Chapman and Semenko, like the other nine defendants, are accused of being “illegals”—spies operating under false identities who have failed to register as agents with the U.S. attorney general. They were tasked with finding recruits in think tanks and policy circles, with the aim of sending information back to Russia’s Foreign Intelligence Service, known by its Russian acronym, the SVR.

All 10 are due to be tried in Manhattan. It is unclear what will happen with Metsos, the alleged ringleader.
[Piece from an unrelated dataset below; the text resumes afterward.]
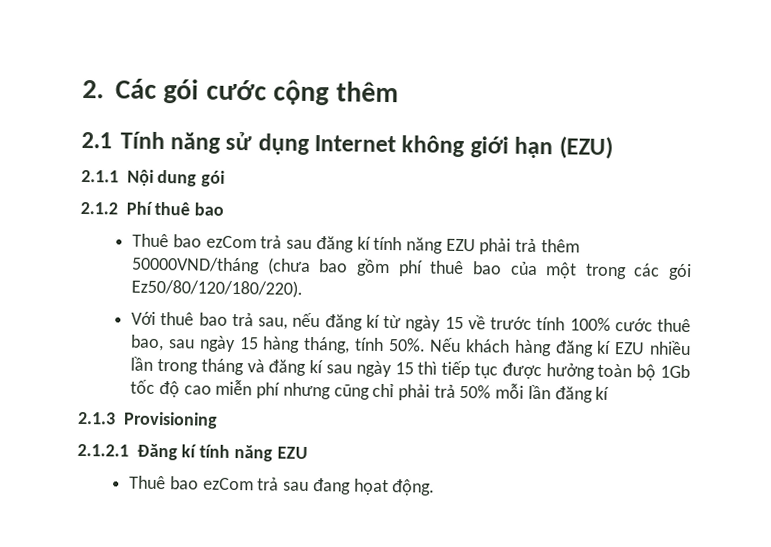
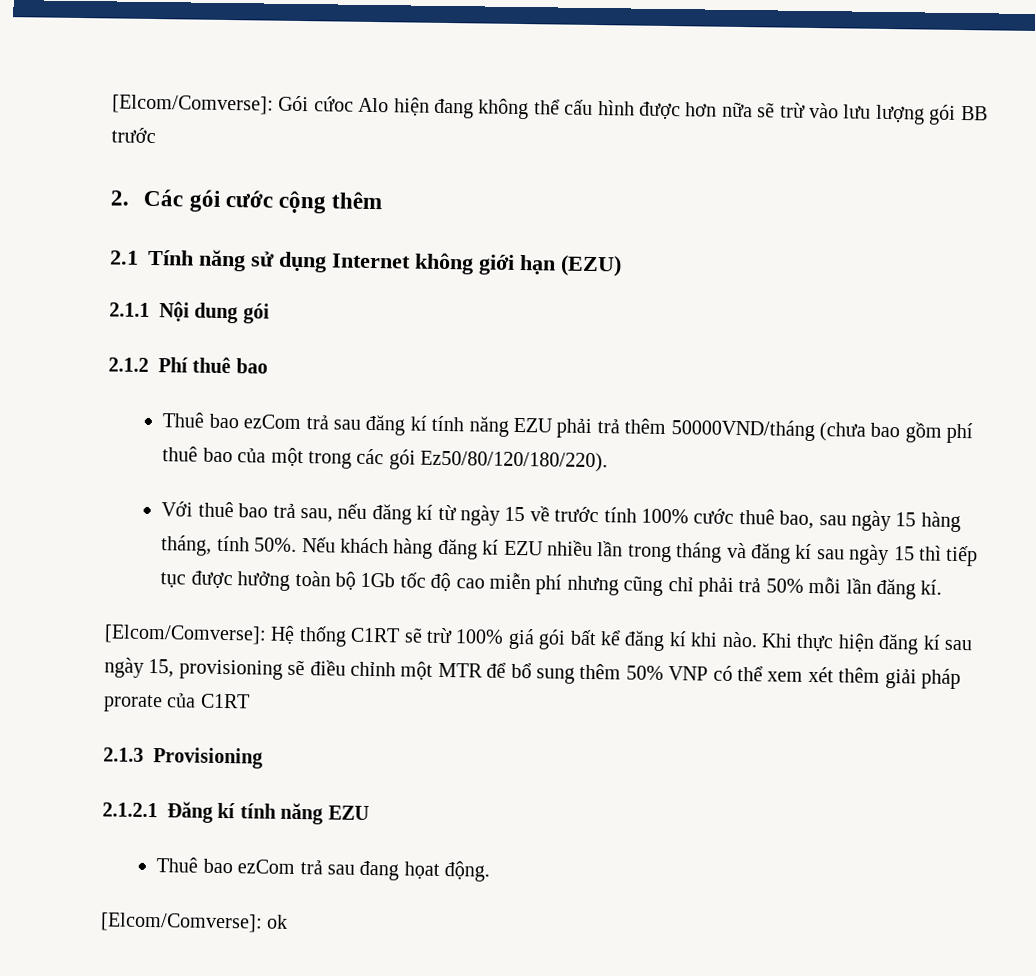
(82, 89) none -> [112,94,988,125] [111,127,156,144] [Elcom/Comverse]: Gói cứoc Alo hiện đang không thể cấu hình được hơn nữa sẽ trừ vào lưu lượng gói BB trước //
[595,386,610,400] kí -> [920,579,943,595] [104,624,972,655] [104,657,961,690] [103,693,250,713] kí. // [Elcom/Comverse]: Hệ thống C1RT sẽ trừ 100% giá gói bất kể đăng kí khi nào. Khi thực hiện đăng kí sau ngày 15, provisioning sẽ điều chỉnh một MTR để bổ sung thêm 50% VNP có thể xem xét thêm giải pháp prorate của C1RT
(436, 487) none -> [100,912,289,933] // [Elcom/Comverse]: ok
The second count includes four married couples—Pelaez and Lazaro; Richard and Cynthia Murphy of New Jersey; Michael Zottoli and Patricia Mills, formerly of Seattle and arrested in Montclair, N.J.; Donald Howard Heathfield and Tracey Lee Ann Foley of Cambridge—and Metsos. In a grizzly detail, FBI investigators traced Heathfield’s birth certificate back to a dead Canadian baby.

The Justice Department complaints make for thrilling reading at times—with details of cash payoffs buried in fields, clandestine meetings in Washington parks and notes passed with invisible ink. Just as often, they are unintentionally funny, with several pages devoted to Chapman’s complaints about her laptop.

“The old Soviet system was more militarized and far more disciplined. It does not exist anymore,” Oleg Kalugin, a longtime Soviet spy in the 1960s and 1970s who now lives in the United States, said by telephone from Washington, D.C. “All these questions [in the Justice Department documents] of how much to pay, housing—all of it devoid of ideology and devoid of professionalism—that’s what made me a little amused.”

Kalugin said he was surprised at the number of arrests, and the fact that all stood accused of operating in the U.S. since the 1990s, when Russia was mired in post-Soviet chaos. “I thought at some point, Russian intelligence was really paralyzed. It reveals that the old assets apparently kept a low profile and once Russia stood from its knees, resumed activities. That’s the intelligence business — once you’re in you’re never out.”

It remains unclear what sort of information the 11 alleged spies were able to gather, and whether any of it was classified. The FBI intercepted and decoded a message from Moscow that spelled out their mission: “to search and develop ties in policymaking circles and send intels [intelligence reports].” The single detail that jumps out in 55 pages of Justice Department documents is the fact that Heathfield met with a U.S. government employee working in nuclear weapons research.

It was also unclear who—if anyone—they managed to recruit.

On Tuesday, Chapman’s Facebook profile was steadily losing about one friend per hour (one of the first was Nouriel Roubini). The quote under her glam shot appeared eerily telling: “If you can imagine it, you can achieve it; if you can dream it, you can become it.”

One Russian contact posted a link to a story about her arrest. Pretty soon, 53 comments flooded the page. Nearly all of them echoed this sentiment: “Great, now the Americans won’t give us visas.”